中国共産党済南市委員会の公式微信(WeChat)アカウントの発表によると、済南市発展改革委員会の関係者は、本試行地域について、クリーン・低炭素型水素エネルギーの総合開発、高密度かつ多様な貯蔵、水素エネルギーの長時間・高効率な貯蔵運用、水素実証実験プラットフォームなどを重点分野とし、「済南における研究開発+徳州、濱州における水素供給+全地域での応用」というモデルの下、水素エネルギー産業の大規模化と質の高い発展を推進するとしている。
同発表によると、同都市圏の中心都市である済南市は、水素製造設備、燃料電池製造、完成車製造などの分野で、より整った産業チェーンの構築を進める。徳州市は豊富な副生水素資源と新エネルギー発電設備容量の優位性を生かし、交通分野での水素エネルギーの本格的な応用を進めるとともに、低空経済(注)分野における多様な水素利用の可能性を積極的に探る。また、濱州市は化学工業の優位性を生かし、高純度水素の大規模供給基地の構築、水素エネルギー関連の主要材料、設備・コア部品の研究開発および製造基地の建設を推進する。
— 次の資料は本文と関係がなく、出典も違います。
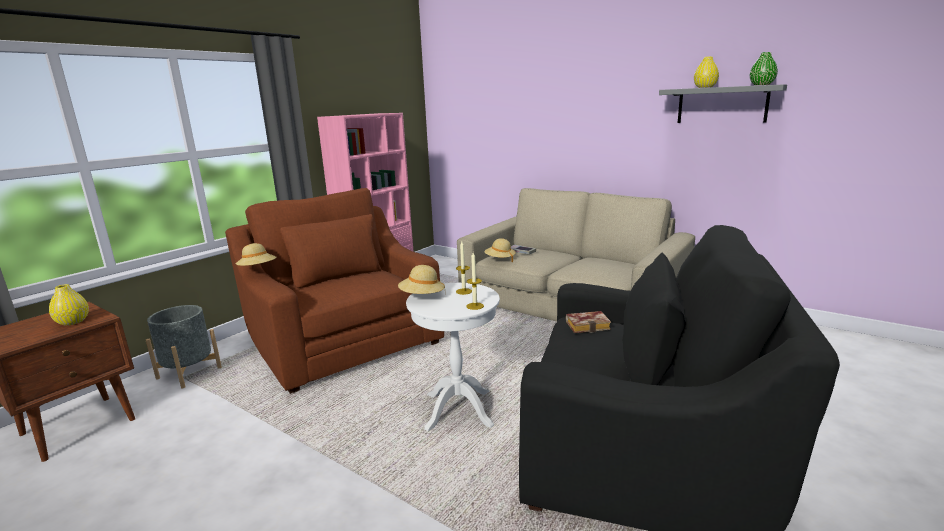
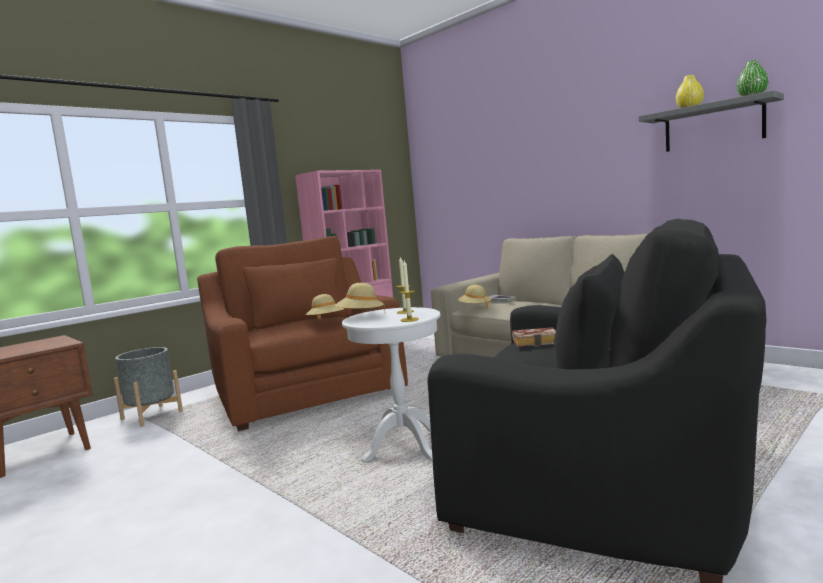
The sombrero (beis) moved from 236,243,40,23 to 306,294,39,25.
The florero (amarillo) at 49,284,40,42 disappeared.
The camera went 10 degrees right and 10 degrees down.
発表によれば、済南都市圏の3都市は、水素エネルギーの産業チェーンと応用シーンにおいて強い優位性を有する。産業チェーン面では、同都市圏内に緑動氢能(燃料電池)、山東賽克賽斯氢能源(水電解装置)、中国重型汽車集団(貨物自動車)、濱化集団(副生水素)などの主要設備メーカーが集積し、水素製造装置、燃料電池、完成車などを供給している。応用シーンの面では、3市で計約400台の水素燃料電池自動車が既に導入されているほか、熱電併給システムの実証や、ドローンなど低空経済分野での水素エネルギー活用が進められている。
また、同都市圏では、省内の豊富な副生水素資源、交通分野での応用シーン、水素燃料電池自動車産業チェーン、水素エネルギー車両の高速道路無料化政策などの優位性を背景に、水素エネルギー車両の購入・レンタルプラットフォームを整備・拡大し、水素エネルギー冷凍冷蔵物流車両や水素エネルギートラックなどの本格的な普及を推進するとしている。
(注)空飛ぶクルマやドローンなどの手段を用いて、低空飛行による乗客・貨物輸送を事業化し、社会変革をもたらす活動を指す。